Alors que la communauté internationale se mobilise pour combattre les feux en Amazonie, au Brésil, des voix s’élèvent sur le continent Africains pour tirer la sonnette d’alarme. En République démocratique du Congo en particulier, le feu, mais également la déforestation incontrôlée menacent les forêts tropicales. Un désastre écologique est en cours au cœur de la forêt de Miombo, dans l’est du pays. « Un drame est tout aussi grave que le feu en Amazonie », selon Monseigneur Fulgence Muteba, évêque de Kilwa, interrogé par RFI. « On exploite les forêts de manière anarchqiue, (sans) appliquer les exigences du Code forestier… On laisse partir, comme ça, tout un patrimoine à cause de la corruption, à cause de la léthargie des responsables politiques. Il y a une exploitation vraiment irresponsable ! Dans la forêt de Miombo, en particulier, il y a surtout une espèce rare qui est très précieuse qu’on appelle le bois de rose. Il y a des sujets chinois qui exploitent ce bois de manière éhontée depuis quelques années. Et les autorités, tant provinciales que nationales, ne semblent pas prendre ce problème au sérieux. Pourquoi ne s’offusque-t-on pas des conséquences néfastes de cette surexploitation sur le dérèglement climatique, donc sur notre biodiversité ? On voit ce drame et puis on se tait ». La surpexploitation des forêts a déjà des conséquences concrètes pointe encore Monseigneur Fulgence Muteba. « On sent qu’il y a des effets négatifs de cette surexploitation sur le climat et donc sur notre biodiversité.
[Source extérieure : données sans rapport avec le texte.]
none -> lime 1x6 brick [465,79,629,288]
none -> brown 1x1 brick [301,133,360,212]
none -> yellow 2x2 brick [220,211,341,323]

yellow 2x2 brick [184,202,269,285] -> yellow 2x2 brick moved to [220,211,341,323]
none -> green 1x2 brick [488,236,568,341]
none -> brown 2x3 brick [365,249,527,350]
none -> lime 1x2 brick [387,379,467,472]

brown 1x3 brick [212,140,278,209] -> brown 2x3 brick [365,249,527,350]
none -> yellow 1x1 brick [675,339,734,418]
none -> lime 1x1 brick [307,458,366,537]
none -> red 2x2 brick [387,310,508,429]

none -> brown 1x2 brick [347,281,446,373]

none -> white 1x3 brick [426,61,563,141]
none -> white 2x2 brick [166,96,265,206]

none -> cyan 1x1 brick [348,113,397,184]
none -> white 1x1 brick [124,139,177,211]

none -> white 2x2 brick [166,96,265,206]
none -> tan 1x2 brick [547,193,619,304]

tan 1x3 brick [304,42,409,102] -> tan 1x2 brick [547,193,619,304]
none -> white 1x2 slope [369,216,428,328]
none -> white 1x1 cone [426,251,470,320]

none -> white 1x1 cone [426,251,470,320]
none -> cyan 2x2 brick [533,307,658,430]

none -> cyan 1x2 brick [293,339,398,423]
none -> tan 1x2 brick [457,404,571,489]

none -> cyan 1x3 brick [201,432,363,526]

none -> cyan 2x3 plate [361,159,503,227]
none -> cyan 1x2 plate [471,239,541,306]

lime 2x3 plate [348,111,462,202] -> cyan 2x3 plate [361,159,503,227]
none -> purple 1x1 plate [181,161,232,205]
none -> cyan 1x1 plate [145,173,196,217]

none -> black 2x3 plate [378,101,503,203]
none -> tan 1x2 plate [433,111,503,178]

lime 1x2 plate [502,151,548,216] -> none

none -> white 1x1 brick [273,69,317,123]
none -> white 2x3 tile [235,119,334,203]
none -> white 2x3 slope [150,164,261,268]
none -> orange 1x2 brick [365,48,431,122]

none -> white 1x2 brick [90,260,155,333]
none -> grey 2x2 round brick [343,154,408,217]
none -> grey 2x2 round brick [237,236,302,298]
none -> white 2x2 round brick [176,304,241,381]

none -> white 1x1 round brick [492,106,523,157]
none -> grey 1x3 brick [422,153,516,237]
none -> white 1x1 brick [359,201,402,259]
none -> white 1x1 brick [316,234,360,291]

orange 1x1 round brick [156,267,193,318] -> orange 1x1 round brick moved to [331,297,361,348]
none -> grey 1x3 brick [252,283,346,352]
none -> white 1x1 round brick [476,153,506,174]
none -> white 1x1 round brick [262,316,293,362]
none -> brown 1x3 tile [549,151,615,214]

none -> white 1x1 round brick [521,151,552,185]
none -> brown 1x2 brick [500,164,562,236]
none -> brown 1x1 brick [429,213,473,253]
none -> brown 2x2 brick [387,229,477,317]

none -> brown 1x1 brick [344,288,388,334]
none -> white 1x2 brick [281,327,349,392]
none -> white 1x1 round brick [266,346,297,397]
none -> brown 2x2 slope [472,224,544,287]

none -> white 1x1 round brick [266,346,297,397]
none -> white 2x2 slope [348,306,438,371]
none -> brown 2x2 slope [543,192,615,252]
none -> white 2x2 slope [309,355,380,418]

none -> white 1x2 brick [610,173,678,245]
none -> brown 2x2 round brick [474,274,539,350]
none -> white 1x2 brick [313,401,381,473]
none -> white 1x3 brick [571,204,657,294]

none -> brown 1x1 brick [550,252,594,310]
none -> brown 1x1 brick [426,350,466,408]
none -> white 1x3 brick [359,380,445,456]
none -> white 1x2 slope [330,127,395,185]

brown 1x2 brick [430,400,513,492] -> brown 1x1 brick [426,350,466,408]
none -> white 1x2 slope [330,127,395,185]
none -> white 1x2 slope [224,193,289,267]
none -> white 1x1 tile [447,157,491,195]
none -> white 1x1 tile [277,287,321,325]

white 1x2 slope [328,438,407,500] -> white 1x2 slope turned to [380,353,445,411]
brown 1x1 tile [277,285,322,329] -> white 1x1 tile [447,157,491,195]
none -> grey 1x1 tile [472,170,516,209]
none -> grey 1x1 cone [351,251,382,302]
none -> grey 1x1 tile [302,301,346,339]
La saison des pluies, qui jadis durait à peu près six mois, aujourd’hui elle n’a plus que quelque quatre mois. Et on voit aussi la disparition de certaines espèces. Par exemple, dans notre milieu, ici, nous produisons beaucoup de miel. Mais quand on a commencé à exploiter le bois rouge, le bruit des engins qu’on utilisait pour couper ce bois a contribué à chasser les abeilles. Et pendant deux ou trois ans, nous n’avons pas eu de miel ». Monseigneur Muteba souligne aussi la raréfaction du gibier ces deux dernières années. Autant de phénomènes qui inquiètent les populations locales, souligne rfi.fr.

L’Afrique n’est pas épargnée par les feux de forêt

Ce n’est pas seulement l’Amazonie qui est ravagée par les feux de forêts cet été. De nombreux pays de d’Afrique subsaharienne et du centre comme l’Angola, la Zambie ou la République démocratique du Congo (RDC) ont vu plusieurs hectares de leur forêt réduits en cendre. Certaines pratiques agricoles sont pointées du doigt. L’Agence spatiale américaine (Nasa) a produit une carte en temps réel des incendies sur l’ensemble de la planète Terre qui permet de visualiser la gravité de la situation. Les feux de forêt dans cette zone du continent africain sont plus denses et nombreux qu’en Amazonie. Angola, République Démocratique du Congo, Zambie, Congo et Tanzanie sont les pays les plus exposés. Les incendies auxquels ces pays font face sont un mal chronique. Ils résultent en grande partie d’une pratique agricole, la «culture sur brûlis», qui consiste à mettre le feu à du bois coupé, puis à laisser reposer les cendres sur le sol pour le rendre plus fertile. Le problème est que nombre de ces incendies échappent à tout contrôle, a expliqué la RTBF. Par ailleurs, cette pratique pourrait représenter entre un quart et un tiers des émissions de gaz à effet de serre dans l’atmosphère. L’agence spatiale européenne considère en outre que 70% des terres brûlées sur la planète se trouvent en Afrique subsaharienne. Cet été, en plus de l’Amazonie et de l’Afrique, la Sibérie a elle aussi connu d’immenses feux de forêt. Des millions d’hectares ont été détruits, lit-on à vivafrik.com.